PESI collar positions are structurally neutral (protective); the modeled P&L assumes European-style exercise at expiration and ignores early assignment, transaction costs, dividends paid before expiry on the stock leg (when present), and the bid-ask spread on the listed chain. PESI positions also carry Industrials sector concentration risk; news flow inside the sector (peer earnings, regulatory shifts, supply-chain headlines) can move PESI alongside the broader basket even when PESI-specific fundamentals are unchanged. Always rebuild the position from current PESI chain quotes before placing a trade.

Frequently asked questions

What is a collar on PESI?
A collar on PESI is the collar strategy applied to PESI (stock). The strategy is structurally neutral (protective): A collar pairs long stock with a protective out-of-the-money put financed by a short out-of-the-money call, capping both tails of the position around the current spot. With PESI stock trading near $11.98, the strikes shown on this page are snapped to the nearest listed PESI chain strike and the premiums come straight from the end-of-day bid/ask midpoint.
How are PESI collar max profit and max loss calculated?

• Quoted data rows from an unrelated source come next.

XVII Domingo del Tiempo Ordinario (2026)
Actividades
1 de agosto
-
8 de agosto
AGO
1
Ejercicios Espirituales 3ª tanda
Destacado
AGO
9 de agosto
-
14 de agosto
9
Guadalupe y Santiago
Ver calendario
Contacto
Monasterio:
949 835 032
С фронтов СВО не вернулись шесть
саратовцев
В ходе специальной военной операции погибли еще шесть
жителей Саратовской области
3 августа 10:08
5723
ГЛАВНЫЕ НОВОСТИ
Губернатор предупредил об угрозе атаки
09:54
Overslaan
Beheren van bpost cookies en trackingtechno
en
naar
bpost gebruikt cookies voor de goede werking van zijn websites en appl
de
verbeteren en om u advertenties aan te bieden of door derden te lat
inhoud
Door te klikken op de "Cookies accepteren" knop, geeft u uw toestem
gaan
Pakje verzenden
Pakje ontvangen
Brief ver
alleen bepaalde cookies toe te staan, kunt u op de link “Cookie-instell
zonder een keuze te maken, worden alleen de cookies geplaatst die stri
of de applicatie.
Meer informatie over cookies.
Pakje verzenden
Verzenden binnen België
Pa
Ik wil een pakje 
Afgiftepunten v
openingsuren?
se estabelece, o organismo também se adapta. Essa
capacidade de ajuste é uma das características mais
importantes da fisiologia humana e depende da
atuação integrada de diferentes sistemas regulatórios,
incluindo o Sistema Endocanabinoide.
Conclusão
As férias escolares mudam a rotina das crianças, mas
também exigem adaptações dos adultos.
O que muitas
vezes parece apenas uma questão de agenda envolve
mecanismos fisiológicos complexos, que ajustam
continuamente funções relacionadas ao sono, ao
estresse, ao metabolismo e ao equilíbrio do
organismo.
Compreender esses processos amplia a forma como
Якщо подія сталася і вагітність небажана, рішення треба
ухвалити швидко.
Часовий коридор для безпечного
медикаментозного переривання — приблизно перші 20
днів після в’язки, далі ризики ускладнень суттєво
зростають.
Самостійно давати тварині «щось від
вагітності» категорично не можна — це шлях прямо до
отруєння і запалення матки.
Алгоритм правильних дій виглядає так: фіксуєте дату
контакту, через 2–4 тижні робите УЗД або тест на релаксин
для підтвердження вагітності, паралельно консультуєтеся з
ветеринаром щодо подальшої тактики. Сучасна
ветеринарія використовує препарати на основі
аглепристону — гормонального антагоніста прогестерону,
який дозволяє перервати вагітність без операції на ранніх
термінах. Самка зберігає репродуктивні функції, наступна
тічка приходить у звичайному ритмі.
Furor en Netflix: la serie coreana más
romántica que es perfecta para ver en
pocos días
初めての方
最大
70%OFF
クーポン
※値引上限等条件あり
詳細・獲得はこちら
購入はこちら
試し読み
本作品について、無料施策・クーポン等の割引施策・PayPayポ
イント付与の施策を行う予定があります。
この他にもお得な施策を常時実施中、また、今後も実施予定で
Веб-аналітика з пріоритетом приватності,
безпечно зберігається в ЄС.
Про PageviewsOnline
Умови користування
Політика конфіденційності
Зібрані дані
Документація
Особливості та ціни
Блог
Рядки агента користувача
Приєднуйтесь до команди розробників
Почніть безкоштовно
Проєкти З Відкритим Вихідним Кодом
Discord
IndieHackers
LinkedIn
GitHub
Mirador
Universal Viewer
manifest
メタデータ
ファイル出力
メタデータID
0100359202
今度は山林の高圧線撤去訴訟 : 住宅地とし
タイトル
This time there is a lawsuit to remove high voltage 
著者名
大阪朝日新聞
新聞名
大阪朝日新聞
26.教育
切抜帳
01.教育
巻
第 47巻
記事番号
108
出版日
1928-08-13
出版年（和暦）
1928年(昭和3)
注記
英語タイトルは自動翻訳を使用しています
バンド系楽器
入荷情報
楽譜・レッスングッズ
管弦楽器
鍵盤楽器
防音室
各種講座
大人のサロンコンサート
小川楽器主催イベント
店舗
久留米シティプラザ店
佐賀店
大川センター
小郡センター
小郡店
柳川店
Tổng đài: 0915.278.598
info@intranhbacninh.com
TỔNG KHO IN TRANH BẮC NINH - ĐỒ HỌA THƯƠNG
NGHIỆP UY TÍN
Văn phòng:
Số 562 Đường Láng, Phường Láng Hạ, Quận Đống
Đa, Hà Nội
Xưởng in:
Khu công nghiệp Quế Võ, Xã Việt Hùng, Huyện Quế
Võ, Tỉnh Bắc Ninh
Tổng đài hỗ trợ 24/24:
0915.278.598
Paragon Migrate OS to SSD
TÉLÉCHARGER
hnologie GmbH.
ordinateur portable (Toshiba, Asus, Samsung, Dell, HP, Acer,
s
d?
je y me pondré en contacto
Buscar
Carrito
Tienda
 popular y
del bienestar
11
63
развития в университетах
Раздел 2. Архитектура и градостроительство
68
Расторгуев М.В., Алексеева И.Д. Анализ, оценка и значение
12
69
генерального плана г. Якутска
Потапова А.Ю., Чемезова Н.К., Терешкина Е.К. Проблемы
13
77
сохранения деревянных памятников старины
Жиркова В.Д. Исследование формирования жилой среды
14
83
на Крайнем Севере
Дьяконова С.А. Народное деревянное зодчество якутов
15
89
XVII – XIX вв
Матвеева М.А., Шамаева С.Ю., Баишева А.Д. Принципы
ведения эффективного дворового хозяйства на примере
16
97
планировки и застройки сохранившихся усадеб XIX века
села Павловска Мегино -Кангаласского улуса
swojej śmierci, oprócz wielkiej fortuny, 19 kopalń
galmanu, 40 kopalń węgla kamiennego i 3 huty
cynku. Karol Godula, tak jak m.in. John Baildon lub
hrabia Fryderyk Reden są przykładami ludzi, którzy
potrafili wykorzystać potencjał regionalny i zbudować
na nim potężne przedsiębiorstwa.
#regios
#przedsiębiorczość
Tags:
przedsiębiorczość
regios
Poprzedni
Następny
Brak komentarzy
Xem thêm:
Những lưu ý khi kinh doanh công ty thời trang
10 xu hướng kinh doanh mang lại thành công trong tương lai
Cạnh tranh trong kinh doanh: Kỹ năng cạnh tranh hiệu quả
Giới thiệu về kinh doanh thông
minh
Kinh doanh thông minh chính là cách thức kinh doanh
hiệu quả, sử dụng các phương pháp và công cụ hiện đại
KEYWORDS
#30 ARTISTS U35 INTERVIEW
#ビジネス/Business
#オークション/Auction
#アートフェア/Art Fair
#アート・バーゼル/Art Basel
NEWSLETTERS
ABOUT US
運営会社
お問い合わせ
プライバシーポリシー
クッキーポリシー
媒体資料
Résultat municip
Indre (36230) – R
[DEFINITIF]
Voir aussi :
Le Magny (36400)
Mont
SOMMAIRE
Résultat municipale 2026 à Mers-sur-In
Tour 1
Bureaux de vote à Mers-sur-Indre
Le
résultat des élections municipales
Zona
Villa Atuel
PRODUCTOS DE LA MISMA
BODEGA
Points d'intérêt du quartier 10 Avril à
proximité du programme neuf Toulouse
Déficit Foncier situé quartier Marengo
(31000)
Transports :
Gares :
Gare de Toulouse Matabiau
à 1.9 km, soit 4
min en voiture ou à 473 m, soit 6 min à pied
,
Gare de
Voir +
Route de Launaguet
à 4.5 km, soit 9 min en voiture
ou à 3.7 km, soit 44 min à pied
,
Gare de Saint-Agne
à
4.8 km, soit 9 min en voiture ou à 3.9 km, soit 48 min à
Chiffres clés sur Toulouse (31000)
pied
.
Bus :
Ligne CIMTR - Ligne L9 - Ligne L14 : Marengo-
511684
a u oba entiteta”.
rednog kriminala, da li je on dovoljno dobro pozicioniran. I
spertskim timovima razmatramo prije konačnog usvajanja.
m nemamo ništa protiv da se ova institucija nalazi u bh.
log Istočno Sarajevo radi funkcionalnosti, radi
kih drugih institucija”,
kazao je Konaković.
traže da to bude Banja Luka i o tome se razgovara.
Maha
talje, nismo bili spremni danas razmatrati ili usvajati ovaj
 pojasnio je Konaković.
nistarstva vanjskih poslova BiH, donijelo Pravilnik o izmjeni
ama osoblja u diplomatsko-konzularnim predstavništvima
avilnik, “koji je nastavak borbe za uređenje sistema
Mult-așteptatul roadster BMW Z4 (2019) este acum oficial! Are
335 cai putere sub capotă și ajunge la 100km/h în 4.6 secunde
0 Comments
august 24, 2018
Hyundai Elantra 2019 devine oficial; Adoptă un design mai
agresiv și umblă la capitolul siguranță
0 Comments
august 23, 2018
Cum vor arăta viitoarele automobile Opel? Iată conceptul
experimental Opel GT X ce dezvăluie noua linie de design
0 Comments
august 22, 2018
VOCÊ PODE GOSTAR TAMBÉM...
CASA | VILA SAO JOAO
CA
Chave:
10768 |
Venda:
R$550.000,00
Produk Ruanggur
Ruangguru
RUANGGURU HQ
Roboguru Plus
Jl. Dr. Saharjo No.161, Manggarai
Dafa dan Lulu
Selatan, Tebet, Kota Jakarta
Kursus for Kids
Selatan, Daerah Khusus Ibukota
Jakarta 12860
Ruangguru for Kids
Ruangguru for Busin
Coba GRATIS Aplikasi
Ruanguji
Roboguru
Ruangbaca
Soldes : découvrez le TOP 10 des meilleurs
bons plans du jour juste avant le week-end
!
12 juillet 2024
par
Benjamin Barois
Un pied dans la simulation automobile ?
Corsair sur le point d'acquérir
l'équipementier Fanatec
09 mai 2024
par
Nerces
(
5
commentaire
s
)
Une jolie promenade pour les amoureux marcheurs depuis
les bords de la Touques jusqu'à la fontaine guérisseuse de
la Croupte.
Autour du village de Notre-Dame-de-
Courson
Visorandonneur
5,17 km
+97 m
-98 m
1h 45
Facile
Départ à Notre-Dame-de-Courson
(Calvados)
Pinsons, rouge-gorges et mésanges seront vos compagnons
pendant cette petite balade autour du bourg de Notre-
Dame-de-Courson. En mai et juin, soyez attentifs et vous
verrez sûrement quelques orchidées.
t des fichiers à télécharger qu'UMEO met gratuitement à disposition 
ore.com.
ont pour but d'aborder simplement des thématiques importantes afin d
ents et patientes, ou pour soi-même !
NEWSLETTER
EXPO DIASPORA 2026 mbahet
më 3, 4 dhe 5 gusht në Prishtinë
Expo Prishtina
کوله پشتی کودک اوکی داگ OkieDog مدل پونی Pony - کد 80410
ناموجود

Max profit roughly equals short-call strike minus cost basis plus net premium; max loss roughly equals cost basis minus long-put strike minus net premium. Breakeven shifts by the net premium. For the PESI collar priced from the end-of-day chain at a 30-day expiry (ATM IV 102.70%), the computed maximum profit is unbounded per contract and the computed maximum loss is unbounded per contract. Live intraday quotes will differ as the chain moves through the trading session.
What is the breakeven for a PESI collar?
The breakeven for the PESI collar priced on this page is no defined breakeven on the modeled curve at expiration, derived from end-of-day chain premiums. Breakeven is the underlying price at which the strategy's P&L crosses zero ignoring transaction costs and assignment risk. The current PESI market-implied 1-standard-deviation expected move is approximately 29.44%; if the move sits well outside the breakeven distance, the structure's risk-reward becomes correspondingly tighter.
When should you consider a collar on PESI?
Collars on PESI hedge an existing long PESI stock position; the long put sets a floor while the short call finances it, often run as a near-zero-cost hedge during expected volatility windows.
How does current PESI implied volatility affect this collar?
PESI ATM IV is at 102.70% with IV rank near 21.11%, which is on the low end of its 1-year range. Premium-buying structures (long call, long put, debit spreads) are relatively cheap in this regime; premium-selling structures collect less credit per unit risk.